Keep the bread out of the fridge

Keep the bread out of the fridge

Until about a month ago, I included this in my notes to my customers:

But here's how you should be storing your bread and the science behind why refrigeration is bad.

It turns out that refrigerating bread makes it stale. Although I had the right mindset in the sense that refrigeration slows down the development of mold, cold temperatures recrystallize the bread's starches, making the bread lose moisture. 

 

How does starch recrystallization cause this loss of moisture? Two blog posts ago, I wrote about the science behind tangzhong. This roux is the product of gelatinization, a process that also breaks the bonds of the starches and destabilizes the original crystalline structures of flour, making the starch gooey fluffy bread. Crystalline structures are organized, but since the starches swell to absorb water, water gets in the way of having an organized crystalline structure.

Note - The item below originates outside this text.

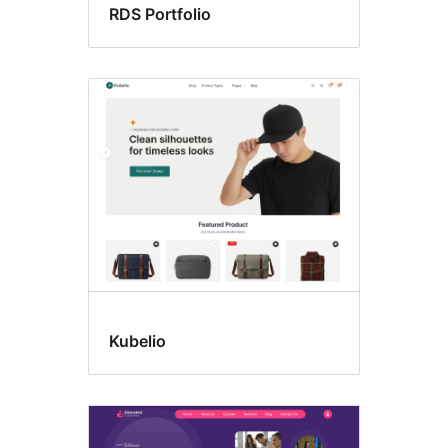
RDS Portfolio
Kubelio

Cold temperatures make the starches want to revert themselves to the ordered, crystalline structure - hence why recrystallization is also called retrogradation. To reorganize themselves, they must kick out the water, and so the bread becomes stale.

 

If you want to preserve your bread for longer, slice it up and then put it in the freezer. Yes, on the extreme side of cold temperatures, freezing temperatures stop retrogradation, so the moisture that the bread was frozen with stays until it is thawed.